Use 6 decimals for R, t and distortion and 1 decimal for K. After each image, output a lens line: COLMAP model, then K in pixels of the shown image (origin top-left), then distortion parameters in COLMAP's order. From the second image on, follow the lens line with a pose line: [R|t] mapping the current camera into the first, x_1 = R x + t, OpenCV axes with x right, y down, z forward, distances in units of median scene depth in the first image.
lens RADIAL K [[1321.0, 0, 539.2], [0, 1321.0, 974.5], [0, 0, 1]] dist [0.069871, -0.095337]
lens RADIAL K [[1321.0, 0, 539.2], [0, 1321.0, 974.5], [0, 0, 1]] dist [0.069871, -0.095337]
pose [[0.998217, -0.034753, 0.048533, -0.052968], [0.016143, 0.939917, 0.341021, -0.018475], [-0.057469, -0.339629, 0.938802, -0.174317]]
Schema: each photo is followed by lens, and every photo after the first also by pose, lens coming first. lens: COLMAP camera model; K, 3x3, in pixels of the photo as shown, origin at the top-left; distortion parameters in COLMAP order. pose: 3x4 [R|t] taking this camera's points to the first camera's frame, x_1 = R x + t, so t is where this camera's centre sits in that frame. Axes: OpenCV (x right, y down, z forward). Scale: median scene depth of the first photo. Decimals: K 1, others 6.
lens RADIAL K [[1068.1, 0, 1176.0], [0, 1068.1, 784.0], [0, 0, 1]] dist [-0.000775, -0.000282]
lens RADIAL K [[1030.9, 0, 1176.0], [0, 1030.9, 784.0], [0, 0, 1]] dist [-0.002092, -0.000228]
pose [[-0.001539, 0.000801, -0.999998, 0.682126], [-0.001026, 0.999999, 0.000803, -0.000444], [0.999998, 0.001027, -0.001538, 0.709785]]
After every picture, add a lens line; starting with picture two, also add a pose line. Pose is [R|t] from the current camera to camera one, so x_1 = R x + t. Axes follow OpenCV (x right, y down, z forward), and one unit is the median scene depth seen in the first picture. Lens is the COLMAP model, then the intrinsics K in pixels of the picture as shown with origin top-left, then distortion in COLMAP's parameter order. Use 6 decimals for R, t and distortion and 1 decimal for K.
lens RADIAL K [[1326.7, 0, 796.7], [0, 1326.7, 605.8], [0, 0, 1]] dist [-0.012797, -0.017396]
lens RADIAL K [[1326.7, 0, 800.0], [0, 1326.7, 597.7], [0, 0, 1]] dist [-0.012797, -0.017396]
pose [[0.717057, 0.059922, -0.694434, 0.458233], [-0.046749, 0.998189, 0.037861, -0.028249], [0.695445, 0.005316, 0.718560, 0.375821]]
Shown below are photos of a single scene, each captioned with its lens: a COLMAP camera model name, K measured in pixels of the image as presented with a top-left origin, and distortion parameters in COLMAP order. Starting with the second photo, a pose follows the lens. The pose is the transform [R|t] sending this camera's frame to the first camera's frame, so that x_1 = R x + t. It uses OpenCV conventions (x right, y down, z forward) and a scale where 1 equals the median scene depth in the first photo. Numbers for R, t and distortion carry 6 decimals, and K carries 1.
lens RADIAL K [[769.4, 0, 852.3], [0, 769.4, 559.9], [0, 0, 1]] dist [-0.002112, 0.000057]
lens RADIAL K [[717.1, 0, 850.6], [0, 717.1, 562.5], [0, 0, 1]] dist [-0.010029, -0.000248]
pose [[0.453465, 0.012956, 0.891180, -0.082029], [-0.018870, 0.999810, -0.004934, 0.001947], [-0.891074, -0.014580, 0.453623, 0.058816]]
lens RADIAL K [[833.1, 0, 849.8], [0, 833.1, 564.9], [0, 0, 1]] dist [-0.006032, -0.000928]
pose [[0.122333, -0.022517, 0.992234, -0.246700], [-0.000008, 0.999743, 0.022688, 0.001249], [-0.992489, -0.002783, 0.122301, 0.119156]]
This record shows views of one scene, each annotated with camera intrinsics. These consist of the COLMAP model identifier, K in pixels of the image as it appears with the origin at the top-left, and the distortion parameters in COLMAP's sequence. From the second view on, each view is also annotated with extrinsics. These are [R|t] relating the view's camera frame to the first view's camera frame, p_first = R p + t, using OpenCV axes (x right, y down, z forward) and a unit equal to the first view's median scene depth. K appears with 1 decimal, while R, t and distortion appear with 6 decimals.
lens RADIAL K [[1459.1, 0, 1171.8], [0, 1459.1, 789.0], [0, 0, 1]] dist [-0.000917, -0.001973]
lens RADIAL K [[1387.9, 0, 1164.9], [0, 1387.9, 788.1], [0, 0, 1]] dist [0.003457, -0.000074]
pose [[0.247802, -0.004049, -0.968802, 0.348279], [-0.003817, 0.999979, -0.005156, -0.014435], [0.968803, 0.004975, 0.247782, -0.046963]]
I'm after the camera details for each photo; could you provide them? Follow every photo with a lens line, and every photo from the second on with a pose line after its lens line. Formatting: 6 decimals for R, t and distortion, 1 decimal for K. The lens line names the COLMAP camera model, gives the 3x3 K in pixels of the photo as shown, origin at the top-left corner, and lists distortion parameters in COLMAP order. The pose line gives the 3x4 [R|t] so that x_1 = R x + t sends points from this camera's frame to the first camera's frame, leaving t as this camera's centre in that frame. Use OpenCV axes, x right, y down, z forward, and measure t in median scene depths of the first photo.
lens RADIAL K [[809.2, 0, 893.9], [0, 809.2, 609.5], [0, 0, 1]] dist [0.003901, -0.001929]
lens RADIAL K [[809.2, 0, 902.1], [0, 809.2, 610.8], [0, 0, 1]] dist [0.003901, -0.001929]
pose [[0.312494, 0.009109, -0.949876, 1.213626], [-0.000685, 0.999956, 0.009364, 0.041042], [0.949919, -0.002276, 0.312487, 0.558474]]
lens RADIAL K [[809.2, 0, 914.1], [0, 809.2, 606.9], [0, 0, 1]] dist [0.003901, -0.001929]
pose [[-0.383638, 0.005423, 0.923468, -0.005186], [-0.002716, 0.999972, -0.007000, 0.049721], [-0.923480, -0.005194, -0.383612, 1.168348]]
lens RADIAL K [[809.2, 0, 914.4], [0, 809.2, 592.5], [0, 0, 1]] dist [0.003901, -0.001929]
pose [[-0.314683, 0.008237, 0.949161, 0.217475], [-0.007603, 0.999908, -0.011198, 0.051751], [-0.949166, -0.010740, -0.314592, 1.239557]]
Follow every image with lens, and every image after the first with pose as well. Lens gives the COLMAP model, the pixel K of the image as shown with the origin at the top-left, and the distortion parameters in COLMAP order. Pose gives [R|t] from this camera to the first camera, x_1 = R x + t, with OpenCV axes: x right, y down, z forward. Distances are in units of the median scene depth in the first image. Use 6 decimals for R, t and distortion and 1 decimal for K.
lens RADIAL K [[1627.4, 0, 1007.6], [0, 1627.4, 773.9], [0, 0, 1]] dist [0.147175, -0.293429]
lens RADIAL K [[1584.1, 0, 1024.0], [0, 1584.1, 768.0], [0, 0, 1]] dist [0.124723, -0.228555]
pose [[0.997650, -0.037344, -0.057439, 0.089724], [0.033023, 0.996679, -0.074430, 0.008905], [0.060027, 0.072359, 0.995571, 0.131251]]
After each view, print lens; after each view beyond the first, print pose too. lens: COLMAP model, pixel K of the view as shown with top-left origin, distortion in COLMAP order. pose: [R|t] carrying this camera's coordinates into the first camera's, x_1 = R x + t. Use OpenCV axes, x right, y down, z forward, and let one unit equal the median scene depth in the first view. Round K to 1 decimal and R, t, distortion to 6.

• _Your assignment_
Nothing in the entries should be left out; please reproduce them all exactly.

• _Exercise response_
Use 6 decimals for R, t and distortion and 1 decimal for K. After each image, output a lens line: COLMAP model, then K in pixels of the shown image (origin top-left), then distortion parameters in COLMAP's order. From the second image on, follow the lens line with a pose line: [R|t] mapping the current camera into the first, x_1 = R x + t, OpenCV axes with x right, y down, z forward, distances in units of median scene depth in the first image.
lens RADIAL K [[1321.0, 0, 539.2], [0, 1321.0, 974.5], [0, 0, 1]] dist [0.069871, -0.095337]
lens RADIAL K [[1321.0, 0, 539.2], [0, 1321.0, 974.5], [0, 0, 1]] dist [0.069871, -0.095337]
pose [[0.998217, -0.034753, 0.048533, -0.052968], [0.016143, 0.939917, 0.341021, -0.018475], [-0.057469, -0.339629, 0.938802, -0.174317]]
Schema: each photo is followed by lens, and every photo after the first also by pose, lens coming first. lens: COLMAP camera model; K, 3x3, in pixels of the photo as shown, origin at the top-left; distortion parameters in COLMAP order. pose: 3x4 [R|t] taking this camera's points to the first camera's frame, x_1 = R x + t, so t is where this camera's centre sits in that frame. Axes: OpenCV (x right, y down, z forward). Scale: median scene depth of the first photo. Decimals: K 1, others 6.
lens RADIAL K [[1068.1, 0, 1176.0], [0, 1068.1, 784.0], [0, 0, 1]] dist [-0.000775, -0.000282]
lens RADIAL K [[1030.9, 0, 1176.0], [0, 1030.9, 784.0], [0, 0, 1]] dist [-0.002092, -0.000228]
pose [[-0.001539, 0.000801, -0.999998, 0.682126], [-0.001026, 0.999999, 0.000803, -0.000444], [0.999998, 0.001027, -0.001538, 0.709785]]
After every picture, add a lens line; starting with picture two, also add a pose line. Pose is [R|t] from the current camera to camera one, so x_1 = R x + t. Axes follow OpenCV (x right, y down, z forward), and one unit is the median scene depth seen in the first picture. Lens is the COLMAP model, then the intrinsics K in pixels of the picture as shown with origin top-left, then distortion in COLMAP's parameter order. Use 6 decimals for R, t and distortion and 1 decimal for K.
lens RADIAL K [[1326.7, 0, 796.7], [0, 1326.7, 605.8], [0, 0, 1]] dist [-0.012797, -0.017396]
lens RADIAL K [[1326.7, 0, 800.0], [0, 1326.7, 597.7], [0, 0, 1]] dist [-0.012797, -0.017396]
pose [[0.717057, 0.059922, -0.694434, 0.458233], [-0.046749, 0.998189, 0.037861, -0.028249], [0.695445, 0.005316, 0.718560, 0.375821]]
Shown below are photos of a single scene, each captioned with its lens: a COLMAP camera model name, K measured in pixels of the image as presented with a top-left origin, and distortion parameters in COLMAP order. Starting with the second photo, a pose follows the lens. The pose is the transform [R|t] sending this camera's frame to the first camera's frame, so that x_1 = R x + t. It uses OpenCV conventions (x right, y down, z forward) and a scale where 1 equals the median scene depth in the first photo. Numbers for R, t and distortion carry 6 decimals, and K carries 1.
lens RADIAL K [[769.4, 0, 852.3], [0, 769.4, 559.9], [0, 0, 1]] dist [-0.002112, 0.000057]
lens RADIAL K [[717.1, 0, 850.6], [0, 717.1, 562.5], [0, 0, 1]] dist [-0.010029, -0.000248]
pose [[0.453465, 0.012956, 0.891180, -0.082029], [-0.018870, 0.999810, -0.004934, 0.001947], [-0.891074, -0.014580, 0.453623, 0.058816]]
lens RADIAL K [[833.1, 0, 849.8], [0, 833.1, 564.9], [0, 0, 1]] dist [-0.006032, -0.000928]
pose [[0.122333, -0.022517, 0.992234, -0.246700], [-0.000008, 0.999743, 0.022688, 0.001249], [-0.992489, -0.002783, 0.122301, 0.119156]]
This record shows views of one scene, each annotated with camera intrinsics. These consist of the COLMAP model identifier, K in pixels of the image as it appears with the origin at the top-left, and the distortion parameters in COLMAP's sequence. From the second view on, each view is also annotated with extrinsics. These are [R|t] relating the view's camera frame to the first view's camera frame, p_first = R p + t, using OpenCV axes (x right, y down, z forward) and a unit equal to the first view's median scene depth. K appears with 1 decimal, while R, t and distortion appear with 6 decimals.
lens RADIAL K [[1459.1, 0, 1171.8], [0, 1459.1, 789.0], [0, 0, 1]] dist [-0.000917, -0.001973]
lens RADIAL K [[1387.9, 0, 1164.9], [0, 1387.9, 788.1], [0, 0, 1]] dist [0.003457, -0.000074]
pose [[0.247802, -0.004049, -0.968802, 0.348279], [-0.003817, 0.999979, -0.005156, -0.014435], [0.968803, 0.004975, 0.247782, -0.046963]]
I'm after the camera details for each photo; could you provide them? Follow every photo with a lens line, and every photo from the second on with a pose line after its lens line. Formatting: 6 decimals for R, t and distortion, 1 decimal for K. The lens line names the COLMAP camera model, gives the 3x3 K in pixels of the photo as shown, origin at the top-left corner, and lists distortion parameters in COLMAP order. The pose line gives the 3x4 [R|t] so that x_1 = R x + t sends points from this camera's frame to the first camera's frame, leaving t as this camera's centre in that frame. Use OpenCV axes, x right, y down, z forward, and measure t in median scene depths of the first photo.
lens RADIAL K [[809.2, 0, 893.9], [0, 809.2, 609.5], [0, 0, 1]] dist [0.003901, -0.001929]
lens RADIAL K [[809.2, 0, 902.1], [0, 809.2, 610.8], [0, 0, 1]] dist [0.003901, -0.001929]
pose [[0.312494, 0.009109, -0.949876, 1.213626], [-0.000685, 0.999956, 0.009364, 0.041042], [0.949919, -0.002276, 0.312487, 0.558474]]
lens RADIAL K [[809.2, 0, 914.1], [0, 809.2, 606.9], [0, 0, 1]] dist [0.003901, -0.001929]
pose [[-0.383638, 0.005423, 0.923468, -0.005186], [-0.002716, 0.999972, -0.007000, 0.049721], [-0.923480, -0.005194, -0.383612, 1.168348]]
lens RADIAL K [[809.2, 0, 914.4], [0, 809.2, 592.5], [0, 0, 1]] dist [0.003901, -0.001929]
pose [[-0.314683, 0.008237, 0.949161, 0.217475], [-0.007603, 0.999908, -0.011198, 0.051751], [-0.949166, -0.010740, -0.314592, 1.239557]]
Follow every image with lens, and every image after the first with pose as well. Lens gives the COLMAP model, the pixel K of the image as shown with the origin at the top-left, and the distortion parameters in COLMAP order. Pose gives [R|t] from this camera to the first camera, x_1 = R x + t, with OpenCV axes: x right, y down, z forward. Distances are in units of the median scene depth in the first image. Use 6 decimals for R, t and distortion and 1 decimal for K.
lens RADIAL K [[1627.4, 0, 1007.6], [0, 1627.4, 773.9], [0, 0, 1]] dist [0.147175, -0.293429]
lens RADIAL K [[1584.1, 0, 1024.0], [0, 1584.1, 768.0], [0, 0, 1]] dist [0.124723, -0.228555]
pose [[0.997650, -0.037344, -0.057439, 0.089724], [0.033023, 0.996679, -0.074430, 0.008905], [0.060027, 0.072359, 0.995571, 0.131251]]
After each view, print lens; after each view beyond the first, print pose too. lens: COLMAP model, pixel K of the view as shown with top-left origin, distortion in COLMAP order. pose: [R|t] carrying this camera's coordinates into the first camera's, x_1 = R x + t. Use OpenCV axes, x right, y down, z forward, and let one unit equal the median scene depth in the first view. Round K to 1 decimal and R, t, distortion to 6.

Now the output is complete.